L’Âme bretonne série 1/La statue de Le Flô



LA STATUE DE LE FLÔ




À Gabriel d’Azémar.

Il y a un maire de Bretagne qui est en train de passer à la postérité : il s’appelle Quirin. Les rudes syllabes de son nom roulent depuis quelques jours sur les lèvres des hommes et peut-être se fût-il satisfait d’une renommée moins bruyante.

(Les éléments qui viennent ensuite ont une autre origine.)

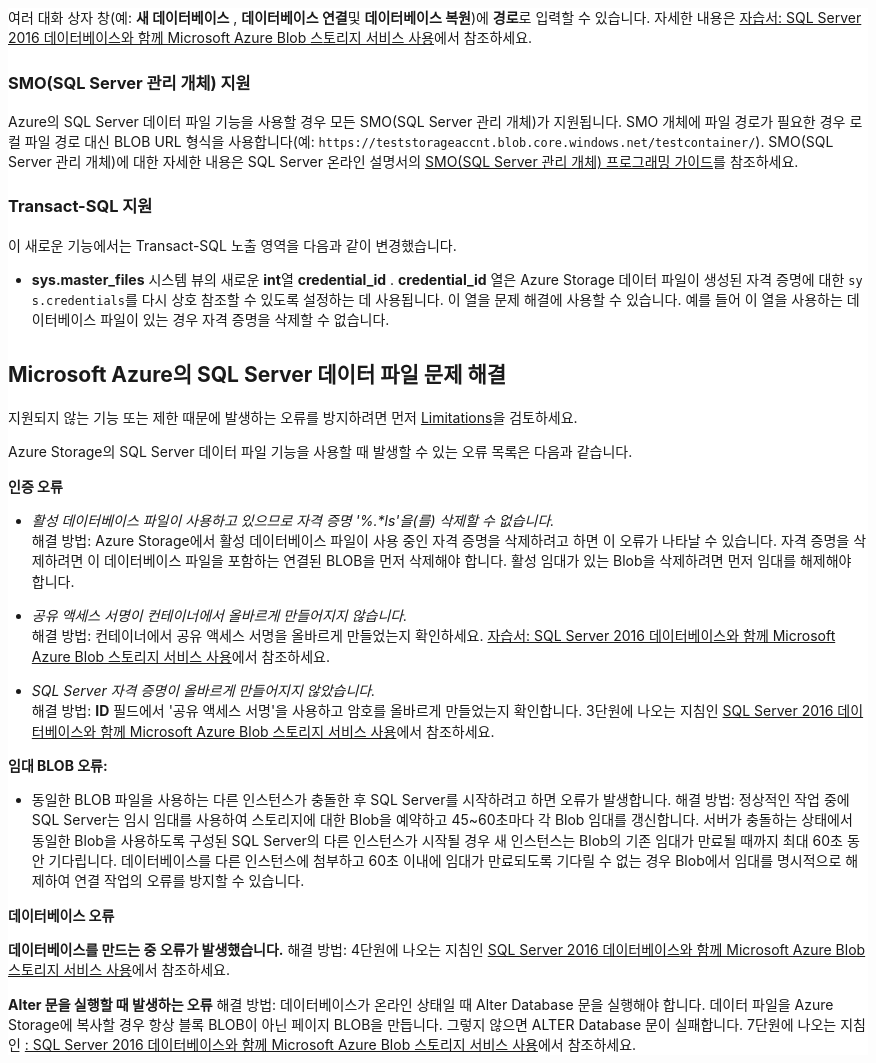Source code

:  여러 대화 상자 창(예: **새 데이터베이스** , **데이터베이스 연결**및 **데이터베이스 복원**)에 **경로**로 입력할 수 있습니다. 자세한 내용은 [자습서: SQL Server 2016 데이터베이스와 함께 Microsoft Azure Blob 스토리지 서비스 사용](../tutorial-use-azure-blob-storage-service-with-sql-server-2016.md)에서 참조하세요.  
  
### <a name="sql-server-management-objects-smo-support"></a>SMO(SQL Server 관리 개체) 지원  
 Azure의 SQL Server 데이터 파일 기능을 사용할 경우 모든 SMO(SQL Server 관리 개체)가 지원됩니다. SMO 개체에 파일 경로가 필요한 경우 로컬 파일 경로 대신 BLOB URL 형식을 사용합니다(예: `https://teststorageaccnt.blob.core.windows.net/testcontainer/`). SMO(SQL Server 관리 개체)에 대한 자세한 내용은 SQL Server 온라인 설명서의 [SMO&#40;SQL Server 관리 개체&#41; 프로그래밍 가이드](../../relational-databases/server-management-objects-smo/sql-server-management-objects-smo-programming-guide.md)를 참조하세요.  
  
### <a name="transact-sql-support"></a>Transact-SQL 지원  
 이 새로운 기능에서는 Transact-SQL 노출 영역을 다음과 같이 변경했습니다.

- **sys.master_files** 시스템 뷰의 새로운 **int**열 **credential_id** . **credential_id** 열은 Azure Storage 데이터 파일이 생성된 자격 증명에 대한 `sys.credentials`를 다시 상호 참조할 수 있도록 설정하는 데 사용됩니다. 이 열을 문제 해결에 사용할 수 있습니다. 예를 들어 이 열을 사용하는 데이터베이스 파일이 있는 경우 자격 증명을 삭제할 수 없습니다.  
  
##  <a name="troubleshooting-for-sql-server-data-files-in-microsoft-azure"></a><a name="bkmk_Troubleshooting"></a> Microsoft Azure의 SQL Server 데이터 파일 문제 해결  
 지원되지 않는 기능 또는 제한 때문에 발생하는 오류를 방지하려면 먼저 [Limitations](../../relational-databases/databases/sql-server-data-files-in-microsoft-azure.md#bkmk_Limitations)을 검토하세요.  
  
 Azure Storage의 SQL Server 데이터 파일 기능을 사용할 때 발생할 수 있는 오류 목록은 다음과 같습니다.  
  
 **인증 오류**  
  
- *활성 데이터베이스 파일이 사용하고 있으므로 자격 증명 '%.\*ls'을(를) 삭제할 수 없습니다.*    
    해결 방법: Azure Storage에서 활성 데이터베이스 파일이 사용 중인 자격 증명을 삭제하려고 하면 이 오류가 나타날 수 있습니다. 자격 증명을 삭제하려면 이 데이터베이스 파일을 포함하는 연결된 BLOB을 먼저 삭제해야 합니다. 활성 임대가 있는 Blob을 삭제하려면 먼저 임대를 해제해야 합니다.  
  
- *공유 액세스 서명이 컨테이너에서 올바르게 만들어지지 않습니다.*    
     해결 방법: 컨테이너에서 공유 액세스 서명을 올바르게 만들었는지 확인하세요. [자습서: SQL Server 2016 데이터베이스와 함께 Microsoft Azure Blob 스토리지 서비스 사용](../lesson-2-create-a-sql-server-credential-using-a-shared-access-signature.md)에서 참조하세요.  
  
- *SQL Server 자격 증명이 올바르게 만들어지지 않았습니다.*    
    해결 방법: **ID** 필드에서 '공유 액세스 서명'을 사용하고 암호를 올바르게 만들었는지 확인합니다. 3단원에 나오는 지침인 [ SQL Server 2016 데이터베이스와 함께 Microsoft Azure Blob 스토리지 서비스 사용](../lesson-3-database-backup-to-url.md)에서 참조하세요.  
  
 **임대 BLOB 오류:**  
  
- 동일한 BLOB 파일을 사용하는 다른 인스턴스가 충돌한 후 SQL Server를 시작하려고 하면 오류가 발생합니다. 해결 방법: 정상적인 작업 중에 SQL Server는 임시 임대를 사용하여 스토리지에 대한 Blob을 예약하고 45~60초마다 각 Blob 임대를 갱신합니다. 서버가 충돌하는 상태에서 동일한 Blob을 사용하도록 구성된 SQL Server의 다른 인스턴스가 시작될 경우 새 인스턴스는 Blob의 기존 임대가 만료될 때까지 최대 60초 동안 기다립니다. 데이터베이스를 다른 인스턴스에 첨부하고 60초 이내에 임대가 만료되도록 기다릴 수 없는 경우 Blob에서 임대를 명시적으로 해제하여 연결 작업의 오류를 방지할 수 있습니다.  
  
 **데이터베이스 오류**  
  
**데이터베이스를 만드는 중 오류가 발생했습니다.** 해결 방법: 4단원에 나오는 지침인 [ SQL Server 2016 데이터베이스와 함께 Microsoft Azure Blob 스토리지 서비스 사용](../lesson-4-restore-database-to-virtual-machine-from-url.md)에서 참조하세요.  
  
**Alter 문을 실행할 때 발생하는 오류** 해결 방법: 데이터베이스가 온라인 상태일 때 Alter Database 문을 실행해야 합니다. 데이터 파일을 Azure Storage에 복사할 경우 항상 블록 BLOB이 아닌 페이지 BLOB을 만듭니다. 그렇지 않으면 ALTER Database 문이 실패합니다. 7단원에 나오는 지침인 [: SQL Server 2016 데이터베이스와 함께 Microsoft Azure Blob 스토리지 서비스 사용](../tutorial-use-azure-blob-storage-service-with-sql-server-2016.md)에서 참조하세요.  
  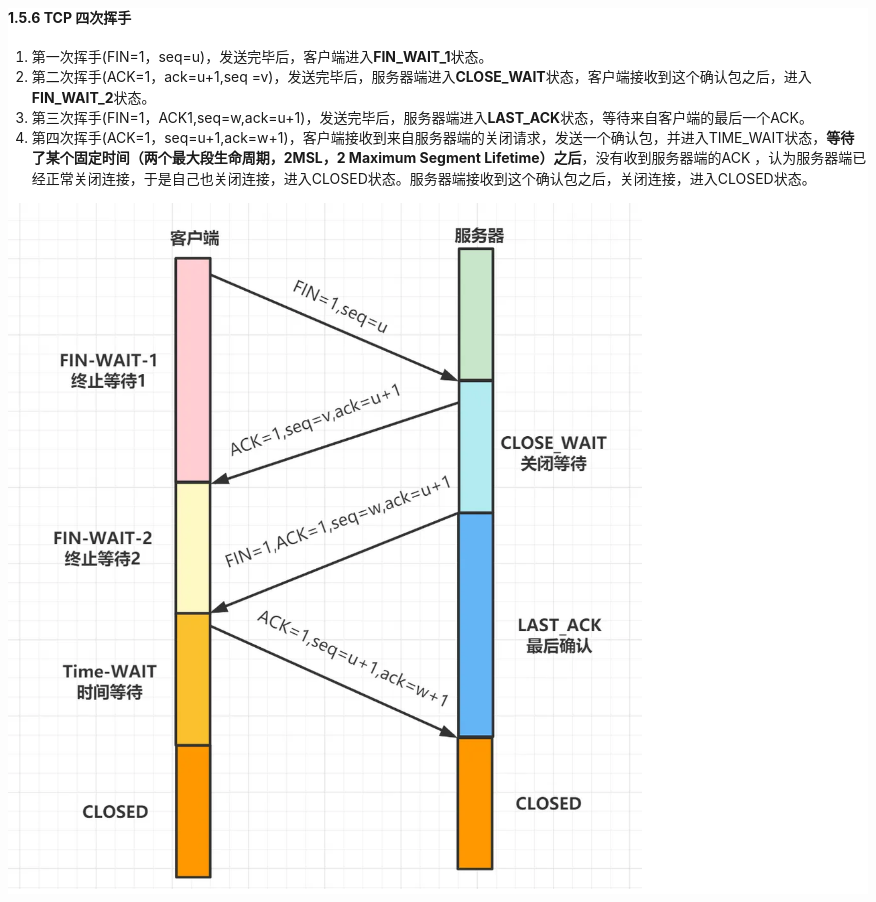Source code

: #### 1.5.6 TCP 四次挥手

1. 第一次挥手(FIN=1，seq=u)，发送完毕后，客户端进入**FIN_WAIT_1**状态。
2. 第二次挥手(ACK=1，ack=u+1,seq =v)，发送完毕后，服务器端进入**CLOSE_WAIT**状态，客户端接收到这个确认包之后，进入**FIN_WAIT_2**状态。
3. 第三次挥手(FIN=1，ACK1,seq=w,ack=u+1)，发送完毕后，服务器端进入**LAST_ACK**状态，等待来自客户端的最后一个ACK。
4. 第四次挥手(ACK=1，seq=u+1,ack=w+1)，客户端接收到来自服务器端的关闭请求，发送一个确认包，并进入TIME_WAIT状态，**等待了某个固定时间（两个最大段生命周期，2MSL，2 Maximum Segment Lifetime）之后**，没有收到服务器端的ACK ，认为服务器端已经正常关闭连接，于是自己也关闭连接，进入CLOSED状态。服务器端接收到这个确认包之后，关闭连接，进入CLOSED状态。

<img src="./res/640-1719917765906-31.webp" alt="图片" style="zoom:67%;" />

Et donc M. Quirin est maire. Il est maire de Lesneven, une petite ville du Finistère qui fit parler d’elle au temps mythologique de la princesse Azénor, des pentierns aux braies rayées et des ermites domestiqueurs de bêtes sauvages. On disait, en ce temps-là et même plus tard, que Lesneven était le soleil du pays de Léon comme Landerneau en était la lune. An nep a ia euz a Landerne da Lesneven, al loar a bar war he gein hag ann heol war he dal. « Qui va de Landerneau à Lesvenen a derrière lui la lune et le soleil sur le front. » Ce sont aujourd’hui des astres bien malades…

Toute recluse qu’on la devine dans son passé conventuel et légendaire, Lesneven a nonobstant donné le jour en ce siècle à un homme dont pourraient s’honorer des cités plus florissantes : c’est de Le Flô que je veux parler. Quand une ville de ce temps possède un grand homme, la dite ville n’a de cesse qu’elle ne lui ait érigé une statue. Le Flô devait avoir la sienne à Lesneven. Il l’eut ou plutôt il faillit l’avoir, car elle était à peine sur son piédestal qu’il fallut l’en descendre et Dieu sait maintenant quand elle y remontera. C’était pourtant un morceau de premier ordre et qui faisait grand honneur au statuaire, M. Cyprien Godebski. Justement fier de son œuvre, M. Godebski l’avait fait couler à la cire perdue chez un des rares fondeurs toscans qui ont gardé le secret de la patine donatellienne : le bronze prit là ces tons nuancés et souples qui sont une caresse pour les yeux.

Encore faut-il quelque éducation artistique pour se complaire à ces jeux du métal. M. Quirin le fit bien voir. La statue venait d’arriver et on la sortait religieusement de sa caisse. Elle ne reluisait pas. Ce bronze tout neuf s’obstinait à ne pas présenter le poli d’une bassinoire. Bien plus, on y distinguait par places une sorte de tégument verdâtre qui témoignait ouvertement du mauvais état de son récurage.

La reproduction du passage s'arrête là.